Recent Random Reflections

August 18, 2009 at 11:22 am | Posted in Devotional thoughts | Leave a comment

          Here are some recent random reflections from my devotions in Mark.  After feeding the five thousand, Jesus walked on the water and calmed the storm.  The disciples shouldn’t have been too surprised at this, because they’d seen him calm storms before, and the multiplying of the loaves proved once and for all who he was.  But still “They were completely amazed, for they had not understood about the loaves; their hearts were hardened.” (6:52)  I wondered about people I know who don’t understand who Jesus is, in spite of the evidence in front of them.  I prayed for one man who is a part of Jehovah’s Witnesses, and with whom I’ve had some conversations about Jesus; I prayed for a long-time friend who reads the Bible but has yet to see Jesus as the One who completely paid for his sin; I prayed for our congregation, because there are probably many who hang around church but don’t really know who Jesus is.  Even after a second meal of multiplied bread, the disciples still didn’t understand that God would use his resources to meet their needs. (9:21)
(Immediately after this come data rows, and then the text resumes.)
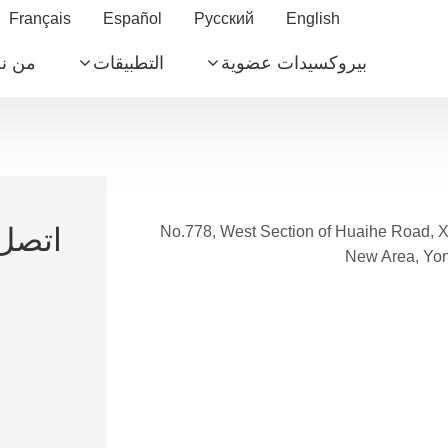
Français
Español
Русский
English
بيروكسيدات عضوية
التطبيقات
من ن
اتصل 
No.778, West Section of Huaihe Road, 
New Area, Yon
          “When Jesus landed and saw a large crowd, he had compassion on them, because they were like sheep without a shepherd. So he began teaching them many things.”  Jesus had compassion on the lost crowd.  He also had compassion on the individual sinner.  Of the rich young man inquiring about eternal life, we are told that “Jesus looked at him and loved him.” (10:21)  I often see the sinful crowd as hostile to Christianity and in the way of what I should be doing.  I often see the individual sinner as one who should stay lost.  Not Jesus.  He loved the crowd and he loved the individual.  May I have the same compassion for those without Christ!

          Jesus’ attitude about the above is also reflected in this famous statement. “For even the Son of Man did not come to be served, but to serve, and to give his life as a ransom for many.” (10:45)  I hope my attitude toward others, both in and out of the body, grows more into one of serving.  I like serving the body with my gifts, but serving those outside is sometimes harder.

Men in Midlife

August 12, 2009 at 5:01 pm | Posted in Devotional thoughts | Leave a comment

            We’ve been out camping and vacationing for the past week, so I’ve done no writing on this blog.  One morning I was reading and pondering Psalm 39 and these words spoke to me about men in midlife crisis. “Show me, O LORD, my life’s end and the number of my days; let me know how fleeting is my life. You have made my days a mere handbreadth; the span of my years is as nothing before you.  Each man’s life is but a breath. Man is a mere phantom as he goes to and fro: He bustles about, but only in vain; he heaps up wealth, not knowing who will get it.  But now, Lord, what do I look for? My hope is in you.” (vv 5-7)  So many men in our culture get to middle age and begin to realize that their life is short – a mere handbreadth.  They also begin to wonder what they are so busy about – why they are heaping up wealth to no purpose.  They question what they have been investing in for most of their lives.  I’ve seen it with some friends of mine.  For many men, that leads to a complete questioning of all life – a reevaluation of purpose and meaning.  I can’t say I will never be there, and so far I have been graciously preserved from that; however, I can make David’s prayer my prayer.  “Lord, show me how fleeting my life is.”  We all need reminders that life as we know it is temporal.  That most of what we pursue will never last.  If a time of complete reevaluation must come into my life, may I do it with an understanding of things eternal.  Help me, God, rather than heaping up temporal wealth, to invest in eternal things, and ultimately to put my hope in you.